*Your assignment*
All that should be output is the block of lines below from the line with "16: (154, 275, 3.02)" to the line with "48: (175, 176, 3.07)", both included, exactly as written.

*Source information*
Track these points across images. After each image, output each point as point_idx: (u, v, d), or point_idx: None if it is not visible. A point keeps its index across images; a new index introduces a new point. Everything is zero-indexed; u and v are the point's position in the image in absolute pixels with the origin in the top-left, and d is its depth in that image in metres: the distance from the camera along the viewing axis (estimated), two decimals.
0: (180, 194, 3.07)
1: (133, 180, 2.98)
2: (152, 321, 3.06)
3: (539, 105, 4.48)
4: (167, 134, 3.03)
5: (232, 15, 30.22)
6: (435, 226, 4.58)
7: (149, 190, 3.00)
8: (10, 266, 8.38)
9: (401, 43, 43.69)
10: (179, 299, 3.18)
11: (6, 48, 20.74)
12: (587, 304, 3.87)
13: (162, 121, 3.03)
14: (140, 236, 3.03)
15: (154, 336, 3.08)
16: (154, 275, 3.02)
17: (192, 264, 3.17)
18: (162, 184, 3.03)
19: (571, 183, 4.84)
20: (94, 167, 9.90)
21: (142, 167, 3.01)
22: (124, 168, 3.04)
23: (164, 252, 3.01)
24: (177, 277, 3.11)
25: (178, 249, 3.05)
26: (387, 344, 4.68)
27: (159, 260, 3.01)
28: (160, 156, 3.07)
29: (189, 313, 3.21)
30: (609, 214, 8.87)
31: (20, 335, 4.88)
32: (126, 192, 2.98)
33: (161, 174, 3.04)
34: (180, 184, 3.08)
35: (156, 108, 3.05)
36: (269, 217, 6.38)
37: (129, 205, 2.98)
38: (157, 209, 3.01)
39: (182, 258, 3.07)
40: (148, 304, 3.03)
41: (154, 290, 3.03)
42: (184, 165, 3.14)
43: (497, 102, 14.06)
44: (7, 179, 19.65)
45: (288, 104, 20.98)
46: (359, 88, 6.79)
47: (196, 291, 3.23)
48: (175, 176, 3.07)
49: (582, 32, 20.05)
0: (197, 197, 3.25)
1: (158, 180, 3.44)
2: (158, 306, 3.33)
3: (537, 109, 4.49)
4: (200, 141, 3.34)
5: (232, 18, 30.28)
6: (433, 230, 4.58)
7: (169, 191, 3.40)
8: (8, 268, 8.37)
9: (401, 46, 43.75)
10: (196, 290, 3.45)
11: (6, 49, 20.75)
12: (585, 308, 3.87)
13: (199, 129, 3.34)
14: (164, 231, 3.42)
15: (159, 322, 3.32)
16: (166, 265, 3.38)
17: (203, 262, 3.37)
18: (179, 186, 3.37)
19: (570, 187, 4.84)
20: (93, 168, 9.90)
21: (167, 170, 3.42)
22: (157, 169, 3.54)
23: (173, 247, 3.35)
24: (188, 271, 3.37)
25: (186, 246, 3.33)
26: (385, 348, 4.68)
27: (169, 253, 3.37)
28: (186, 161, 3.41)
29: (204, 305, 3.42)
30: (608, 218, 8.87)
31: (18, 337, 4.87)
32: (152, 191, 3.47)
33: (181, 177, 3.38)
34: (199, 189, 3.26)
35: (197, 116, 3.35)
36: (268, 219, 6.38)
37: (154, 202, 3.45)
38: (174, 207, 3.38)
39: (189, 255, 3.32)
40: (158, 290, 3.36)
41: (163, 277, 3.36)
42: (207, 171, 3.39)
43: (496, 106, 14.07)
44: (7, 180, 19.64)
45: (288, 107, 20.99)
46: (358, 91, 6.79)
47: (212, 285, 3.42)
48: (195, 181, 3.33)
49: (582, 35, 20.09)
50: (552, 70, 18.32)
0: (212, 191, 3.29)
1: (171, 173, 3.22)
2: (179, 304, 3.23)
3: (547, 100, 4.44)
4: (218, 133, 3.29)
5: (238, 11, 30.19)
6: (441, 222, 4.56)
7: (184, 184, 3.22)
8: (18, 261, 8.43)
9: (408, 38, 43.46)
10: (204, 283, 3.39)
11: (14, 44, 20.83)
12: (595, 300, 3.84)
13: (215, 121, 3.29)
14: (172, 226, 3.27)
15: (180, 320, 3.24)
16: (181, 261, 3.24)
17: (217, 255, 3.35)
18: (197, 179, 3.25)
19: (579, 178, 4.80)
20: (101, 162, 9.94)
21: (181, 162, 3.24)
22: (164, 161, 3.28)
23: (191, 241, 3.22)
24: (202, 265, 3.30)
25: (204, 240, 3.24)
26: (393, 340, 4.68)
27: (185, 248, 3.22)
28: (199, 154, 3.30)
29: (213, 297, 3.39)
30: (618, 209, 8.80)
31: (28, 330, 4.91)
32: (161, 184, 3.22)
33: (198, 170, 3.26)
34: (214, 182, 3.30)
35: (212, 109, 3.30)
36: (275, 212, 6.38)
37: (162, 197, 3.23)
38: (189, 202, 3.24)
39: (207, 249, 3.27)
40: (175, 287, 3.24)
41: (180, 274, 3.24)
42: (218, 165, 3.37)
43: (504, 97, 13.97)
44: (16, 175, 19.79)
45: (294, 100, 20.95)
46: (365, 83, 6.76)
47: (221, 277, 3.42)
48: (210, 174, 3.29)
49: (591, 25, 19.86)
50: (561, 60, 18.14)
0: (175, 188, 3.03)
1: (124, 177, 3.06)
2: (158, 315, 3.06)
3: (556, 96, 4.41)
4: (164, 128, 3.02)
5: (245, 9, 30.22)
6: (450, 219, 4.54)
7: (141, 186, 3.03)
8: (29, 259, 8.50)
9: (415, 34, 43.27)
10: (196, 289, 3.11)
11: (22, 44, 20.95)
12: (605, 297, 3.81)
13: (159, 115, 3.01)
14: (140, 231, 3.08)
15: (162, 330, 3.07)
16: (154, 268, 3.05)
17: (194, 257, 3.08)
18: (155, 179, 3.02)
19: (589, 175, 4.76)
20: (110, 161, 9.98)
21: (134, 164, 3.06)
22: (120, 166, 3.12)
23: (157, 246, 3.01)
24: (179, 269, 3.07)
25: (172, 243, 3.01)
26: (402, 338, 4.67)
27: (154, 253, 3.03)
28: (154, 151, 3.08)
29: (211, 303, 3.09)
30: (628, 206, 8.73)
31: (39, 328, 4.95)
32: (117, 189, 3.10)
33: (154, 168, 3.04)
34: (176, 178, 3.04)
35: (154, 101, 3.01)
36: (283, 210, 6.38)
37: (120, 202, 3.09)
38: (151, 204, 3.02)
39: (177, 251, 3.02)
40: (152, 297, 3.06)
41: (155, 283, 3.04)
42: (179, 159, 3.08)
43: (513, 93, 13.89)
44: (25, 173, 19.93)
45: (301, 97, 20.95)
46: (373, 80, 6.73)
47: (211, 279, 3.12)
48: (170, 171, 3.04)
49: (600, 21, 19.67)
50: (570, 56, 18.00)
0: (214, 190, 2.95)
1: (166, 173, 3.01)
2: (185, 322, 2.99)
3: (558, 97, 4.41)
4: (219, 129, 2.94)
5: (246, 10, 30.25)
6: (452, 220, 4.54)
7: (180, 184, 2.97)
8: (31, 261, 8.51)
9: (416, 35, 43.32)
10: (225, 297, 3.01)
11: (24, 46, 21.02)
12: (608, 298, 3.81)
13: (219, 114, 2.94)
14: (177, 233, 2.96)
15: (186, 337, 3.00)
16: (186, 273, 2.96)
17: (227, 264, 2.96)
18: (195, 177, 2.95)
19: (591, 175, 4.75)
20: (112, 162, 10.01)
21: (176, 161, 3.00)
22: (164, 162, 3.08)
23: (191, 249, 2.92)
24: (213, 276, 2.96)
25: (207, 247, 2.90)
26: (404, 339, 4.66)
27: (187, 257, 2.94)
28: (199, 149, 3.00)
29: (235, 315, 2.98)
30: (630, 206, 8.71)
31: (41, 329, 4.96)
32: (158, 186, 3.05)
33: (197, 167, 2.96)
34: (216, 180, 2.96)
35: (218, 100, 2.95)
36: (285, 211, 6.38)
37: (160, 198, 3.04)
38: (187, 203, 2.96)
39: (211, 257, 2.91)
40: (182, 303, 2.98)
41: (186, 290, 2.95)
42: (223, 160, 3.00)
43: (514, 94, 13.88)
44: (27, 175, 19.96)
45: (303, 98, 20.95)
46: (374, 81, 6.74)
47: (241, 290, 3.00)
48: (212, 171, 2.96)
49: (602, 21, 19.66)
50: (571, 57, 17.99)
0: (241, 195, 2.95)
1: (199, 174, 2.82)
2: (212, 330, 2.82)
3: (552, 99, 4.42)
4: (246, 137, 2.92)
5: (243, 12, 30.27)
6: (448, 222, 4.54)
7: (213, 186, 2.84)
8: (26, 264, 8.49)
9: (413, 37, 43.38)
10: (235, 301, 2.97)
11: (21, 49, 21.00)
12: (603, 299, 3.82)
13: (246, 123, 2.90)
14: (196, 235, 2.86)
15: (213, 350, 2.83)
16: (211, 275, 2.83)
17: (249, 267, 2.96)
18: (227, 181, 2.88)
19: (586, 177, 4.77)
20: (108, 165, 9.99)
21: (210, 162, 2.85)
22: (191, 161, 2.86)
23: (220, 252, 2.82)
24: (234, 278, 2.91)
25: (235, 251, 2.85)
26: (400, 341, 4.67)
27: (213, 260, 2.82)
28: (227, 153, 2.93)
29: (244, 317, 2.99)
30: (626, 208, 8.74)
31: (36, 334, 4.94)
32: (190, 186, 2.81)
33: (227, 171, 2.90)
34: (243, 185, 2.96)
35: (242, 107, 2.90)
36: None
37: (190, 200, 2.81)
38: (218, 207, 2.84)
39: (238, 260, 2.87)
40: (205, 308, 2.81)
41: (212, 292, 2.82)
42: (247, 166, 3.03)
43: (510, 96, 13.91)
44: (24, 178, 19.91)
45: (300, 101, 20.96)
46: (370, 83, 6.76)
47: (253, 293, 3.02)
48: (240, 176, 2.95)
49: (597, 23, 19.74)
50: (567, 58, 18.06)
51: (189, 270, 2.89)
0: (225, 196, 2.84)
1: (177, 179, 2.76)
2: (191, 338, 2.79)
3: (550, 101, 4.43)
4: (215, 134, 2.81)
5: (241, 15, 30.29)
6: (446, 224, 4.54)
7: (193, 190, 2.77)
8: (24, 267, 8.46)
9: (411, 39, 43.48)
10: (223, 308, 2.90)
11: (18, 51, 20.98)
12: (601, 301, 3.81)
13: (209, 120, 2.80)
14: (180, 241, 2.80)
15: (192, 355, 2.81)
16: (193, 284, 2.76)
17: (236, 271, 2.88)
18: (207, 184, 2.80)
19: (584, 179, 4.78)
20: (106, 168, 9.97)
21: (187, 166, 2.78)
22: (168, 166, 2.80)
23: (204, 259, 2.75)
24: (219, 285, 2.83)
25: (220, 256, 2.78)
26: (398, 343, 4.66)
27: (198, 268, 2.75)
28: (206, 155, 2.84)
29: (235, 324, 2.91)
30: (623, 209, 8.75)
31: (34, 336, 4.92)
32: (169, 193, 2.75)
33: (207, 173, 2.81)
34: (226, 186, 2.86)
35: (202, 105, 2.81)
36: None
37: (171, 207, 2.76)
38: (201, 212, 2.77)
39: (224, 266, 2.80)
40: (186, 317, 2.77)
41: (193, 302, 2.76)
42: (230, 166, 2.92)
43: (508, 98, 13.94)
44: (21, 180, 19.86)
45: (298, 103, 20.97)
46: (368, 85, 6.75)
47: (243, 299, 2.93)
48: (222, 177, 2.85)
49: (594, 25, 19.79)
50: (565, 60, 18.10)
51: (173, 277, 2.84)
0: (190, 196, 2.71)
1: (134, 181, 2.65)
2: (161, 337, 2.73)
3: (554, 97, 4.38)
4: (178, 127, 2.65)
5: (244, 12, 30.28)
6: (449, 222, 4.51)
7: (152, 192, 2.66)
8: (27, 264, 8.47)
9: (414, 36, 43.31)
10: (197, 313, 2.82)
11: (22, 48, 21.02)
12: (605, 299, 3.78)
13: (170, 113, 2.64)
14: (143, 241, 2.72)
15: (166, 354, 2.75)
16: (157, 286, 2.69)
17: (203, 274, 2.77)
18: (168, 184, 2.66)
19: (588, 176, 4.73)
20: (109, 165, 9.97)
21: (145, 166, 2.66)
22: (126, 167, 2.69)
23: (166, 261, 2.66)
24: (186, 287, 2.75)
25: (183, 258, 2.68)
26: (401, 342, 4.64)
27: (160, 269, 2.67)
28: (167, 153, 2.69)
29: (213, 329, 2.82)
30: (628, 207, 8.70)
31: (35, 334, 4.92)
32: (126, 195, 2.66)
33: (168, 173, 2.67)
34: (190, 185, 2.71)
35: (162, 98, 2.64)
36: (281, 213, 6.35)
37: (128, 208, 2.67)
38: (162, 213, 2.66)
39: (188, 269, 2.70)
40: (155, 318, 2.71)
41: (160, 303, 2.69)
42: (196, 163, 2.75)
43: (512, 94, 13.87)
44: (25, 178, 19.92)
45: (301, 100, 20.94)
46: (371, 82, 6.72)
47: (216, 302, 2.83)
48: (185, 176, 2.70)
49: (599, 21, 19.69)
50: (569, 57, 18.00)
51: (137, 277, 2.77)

*Task solution*
16: (154, 275, 3.02)
17: (192, 264, 3.17)
18: (162, 184, 3.03)
19: (571, 183, 4.84)
20: (94, 167, 9.90)
21: (142, 167, 3.01)
22: (124, 168, 3.04)
23: (164, 252, 3.01)
24: (177, 277, 3.11)
25: (178, 249, 3.05)
26: (387, 344, 4.68)
27: (159, 260, 3.01)
28: (160, 156, 3.07)
29: (189, 313, 3.21)
30: (609, 214, 8.87)
31: (20, 335, 4.88)
32: (126, 192, 2.98)
33: (161, 174, 3.04)
34: (180, 184, 3.08)
35: (156, 108, 3.05)
36: (269, 217, 6.38)
37: (129, 205, 2.98)
38: (157, 209, 3.01)
39: (182, 258, 3.07)
40: (148, 304, 3.03)
41: (154, 290, 3.03)
42: (184, 165, 3.14)
43: (497, 102, 14.06)
44: (7, 179, 19.65)
45: (288, 104, 20.98)
46: (359, 88, 6.79)
47: (196, 291, 3.23)
48: (175, 176, 3.07)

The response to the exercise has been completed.